Is that due to my use of the word "object" in the definition. I do prefer your use of the word "concept".

Then the question would be does BioChemEntity derive from schema:CreativeWork or schema:Intangible

BioChemEntity is proposed to extend directly from schema.org/Thing.

I entirely agree with your sentiment that we are using it to markup the content of our databases rather than the real thing itself.

AlasdairGray commented 6 years ago

@kyook You can find an example of how BioChemEntity is used to markup a database entry for a protein at https://github.com/BioSchemas/specifications/blob/master/Protein/examples/ProteinEntity-with-context_jsonld.json

JervenBolleman commented 6 years ago

@JervenBolleman wrote

the BioChemEntity is difficult to use for providers due to the way it is rooted singular in the physical world. Most of our databases are related to things in the physical world but are collections of intangibles themselves.

Is that due to my use of the word "object" in the definition. I do prefer your use of the word "concept". Yes, of course in your new definition it is much weaker than before, so less of an issue than before. But I would like the guidance on it what the core bioschema entitity is to be strong.
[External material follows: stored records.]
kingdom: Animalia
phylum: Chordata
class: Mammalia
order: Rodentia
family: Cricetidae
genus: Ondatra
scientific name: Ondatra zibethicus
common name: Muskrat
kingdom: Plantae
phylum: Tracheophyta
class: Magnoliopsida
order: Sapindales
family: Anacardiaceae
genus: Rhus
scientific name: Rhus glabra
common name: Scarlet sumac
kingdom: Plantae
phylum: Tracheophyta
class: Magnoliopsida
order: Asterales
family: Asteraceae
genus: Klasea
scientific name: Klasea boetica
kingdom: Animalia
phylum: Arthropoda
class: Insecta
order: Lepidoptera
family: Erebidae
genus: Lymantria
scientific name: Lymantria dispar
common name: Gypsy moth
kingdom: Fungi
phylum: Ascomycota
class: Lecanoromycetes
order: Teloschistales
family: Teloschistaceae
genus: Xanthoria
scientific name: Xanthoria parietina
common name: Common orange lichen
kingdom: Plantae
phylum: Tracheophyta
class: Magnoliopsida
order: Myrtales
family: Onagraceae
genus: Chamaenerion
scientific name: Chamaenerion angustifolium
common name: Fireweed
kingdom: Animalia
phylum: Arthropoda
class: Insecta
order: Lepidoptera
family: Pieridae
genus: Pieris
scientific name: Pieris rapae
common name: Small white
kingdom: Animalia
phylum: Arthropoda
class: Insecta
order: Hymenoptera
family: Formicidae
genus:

Then the question would be does BioChemEntity derive from schema:CreativeWork or schema:Intangible

BioChemEntity is proposed to extend directly from schema.org/Thing. Which is a fine choice as well. I just feel (not strongly) that rooting it in the Intangible or CreativeWork is making it clear that we talk about a concept instead of a molecule.

JervenBolleman commented 6 years ago

@kyook You can find an example of how BioChemEntity is used to markup a database entry for a protein at https://github.com/BioSchemas/specifications/blob/master/Protein/examples/ProteinEntity-with-context_jsonld.json

@AlasdairGray this example is riddled with errors and does not match the current 0.5 Protein specification in key details once interpreted. I opened issue #218 so someone can fix this.

AlasdairGray commented 5 years ago

There is now a new proposal for how Bioschemas will deal with types in the life sciences. This issue is likely to be resolved with the proposal.

AlasdairGray commented 5 years ago

BioChemEntity is proposed to extend directly from schema.org/Thing.

Please note that schema.org/Thing is the most general type in schema.org. All other types, including schema.org/Intangible inherit from schema.org/Thing.

AlasdairGray commented 5 years ago

The most recent definition is

Any biological, chemical, or biochemical thing. For example: a protein; a gene; a chemical; a synthetic chemical.

Can we close this issue?

AlasdairGray commented 5 years ago

With the outcomes of the May F2F meeting, I believe that this issue has now been resolved.